-- RECORDS FOR PROCESSING follows --
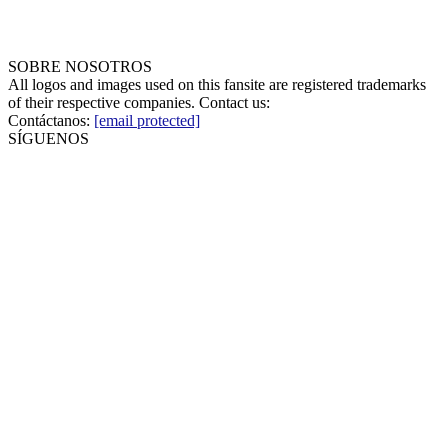
SOBRE NOSOTROS
All logos and images used on this fansite are registered trademarks
of their respective companies. Contact us:
Contáctanos:
[email protected]
SÍGUENOS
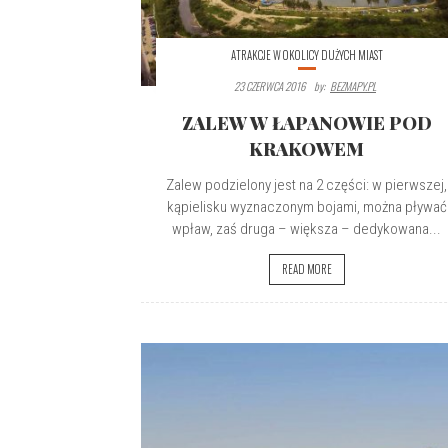
ATRAKCJE W OKOLICY DUŻYCH MIAST
23 CZERWCA 2016
By:
BEZMAPY.PL
ZALEW W ŁAPANOWIE POD
KRAKOWEM
Zalew podzielony jest na 2 części: w pierwszej,
kąpielisku wyznaczonym bojami, można pływać
wpław, zaś druga – większa – dedykowana...
READ MORE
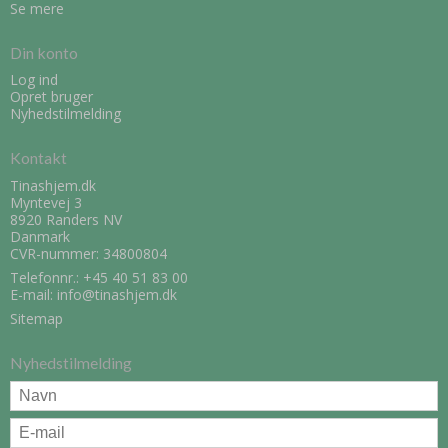
Se mere
Din konto
Log ind
Opret bruger
Nyhedstilmelding
Kontakt
Tinashjem.dk
Myntevej 3
8920 Randers NV
Danmark
CVR-nummer: 34800804
Telefonnr.:
+45 40 51 83 00
E-mail
:
info@tinashjem.dk
Sitemap
Nyhedstilmelding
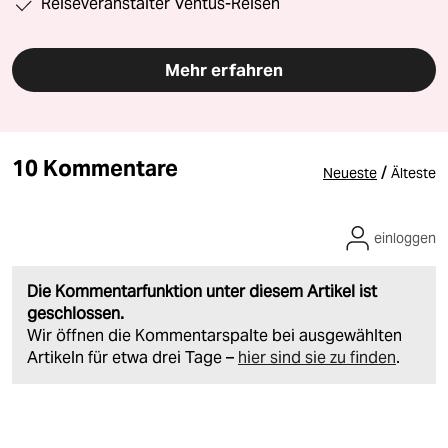
Reiseveranstalter Ventus-Reisen
Mehr erfahren
10 Kommentare
/
Neueste
Älteste
einloggen
Die Kommentarfunktion unter diesem Artikel ist
geschlossen.
Wir öffnen die Kommentarspalte bei ausgewählten
Artikeln für etwa drei Tage –
hier sind sie zu finden
.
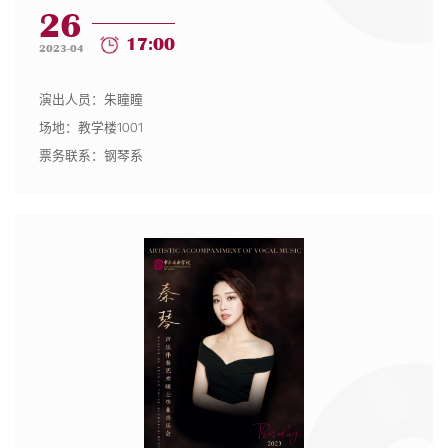
26
17:00
2023-04
演出人员：朱瞳瞳
场地：教学楼1001
票务联系：钢琴系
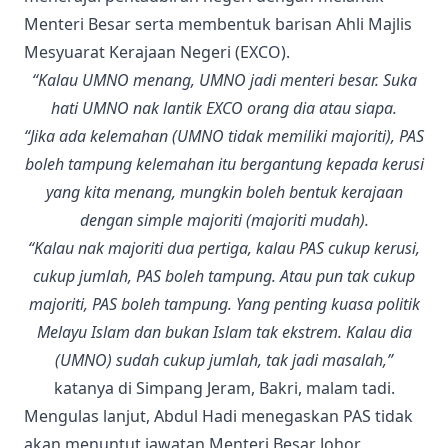
Menteri Besar serta membentuk barisan Ahli Majlis
Mesyuarat Kerajaan Negeri (EXCO).
“Kalau UMNO menang, UMNO jadi menteri besar. Suka
hati UMNO nak lantik EXCO orang dia atau siapa.
“Jika ada kelemahan (UMNO tidak memiliki majoriti), PAS
boleh tampung kelemahan itu bergantung kepada kerusi
yang kita menang, mungkin boleh bentuk kerajaan
dengan simple majoriti (majoriti mudah).
“Kalau nak majoriti dua pertiga, kalau PAS cukup kerusi,
cukup jumlah, PAS boleh tampung. Atau pun tak cukup
majoriti, PAS boleh tampung. Yang penting kuasa politik
Melayu Islam dan bukan Islam tak ekstrem. Kalau dia
(UMNO) sudah cukup jumlah, tak jadi masalah,”
katanya di Simpang Jeram, Bakri, malam tadi.
Mengulas lanjut, Abdul Hadi menegaskan PAS tidak
akan menuntut jawatan Menteri Besar Johor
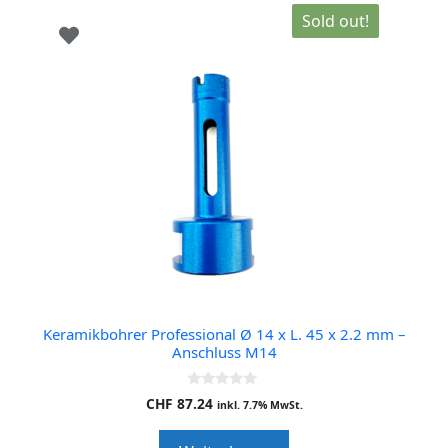
Sold out!
Keramikbohrer Professional Ø 14 x L. 45 x 2.2 mm –
Anschluss M14
0
CHF
87.24
inkl. 7.7% MwSt.
o
u
t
-- RECORDS FOR PROCESSING concluded --
* EXERCISE DIRECTIONS *
Rewrite the part of the items that opens with the line containing "ATRAKCJE W OKOLICY DUŻYCH MIAST" and runs through the end of the items, replacing every "UMNO" with "BN" and leaving everything else unchanged. Leave the pictures out of your answer.

* OUTPUT OF THE TASK *
ATRAKCJE W OKOLICY DUŻYCH MIAST
23 CZERWCA 2016
By:
BEZMAPY.PL
ZALEW W ŁAPANOWIE POD
KRAKOWEM
Zalew podzielony jest na 2 części: w pierwszej,
kąpielisku wyznaczonym bojami, można pływać
wpław, zaś druga – większa – dedykowana...
READ MORE
Se mere
Din konto
Log ind
Opret bruger
Nyhedstilmelding
Kontakt
Tinashjem.dk
Myntevej 3
8920 Randers NV
Danmark
CVR-nummer: 34800804
Telefonnr.:
+45 40 51 83 00
E-mail
:
info@tinashjem.dk
Sitemap
Nyhedstilmelding
Reiseveranstalter Ventus-Reisen
Mehr erfahren
10 Kommentare
/
Neueste
Älteste
einloggen
Die Kommentarfunktion unter diesem Artikel ist
geschlossen.
Wir öffnen die Kommentarspalte bei ausgewählten
Artikeln für etwa drei Tage –
hier sind sie zu finden
.
26
17:00
2023-04
演出人员：朱瞳瞳
场地：教学楼1001
票务联系：钢琴系
Menteri Besar serta membentuk barisan Ahli Majlis
Mesyuarat Kerajaan Negeri (EXCO).
“Kalau BN menang, BN jadi menteri besar. Suka
hati BN nak lantik EXCO orang dia atau siapa.
“Jika ada kelemahan (BN tidak memiliki majoriti), PAS
boleh tampung kelemahan itu bergantung kepada kerusi
yang kita menang, mungkin boleh bentuk kerajaan
dengan simple majoriti (majoriti mudah).
“Kalau nak majoriti dua pertiga, kalau PAS cukup kerusi,
cukup jumlah, PAS boleh tampung. Atau pun tak cukup
majoriti, PAS boleh tampung. Yang penting kuasa politik
Melayu Islam dan bukan Islam tak ekstrem. Kalau dia
(BN) sudah cukup jumlah, tak jadi masalah,”
katanya di Simpang Jeram, Bakri, malam tadi.
Mengulas lanjut, Abdul Hadi menegaskan PAS tidak
akan menuntut jawatan Menteri Besar Johor
Sold out!
Keramikbohrer Professional Ø 14 x L. 45 x 2.2 mm –
Anschluss M14
0
CHF
87.24
inkl. 7.7% MwSt.
o
u
t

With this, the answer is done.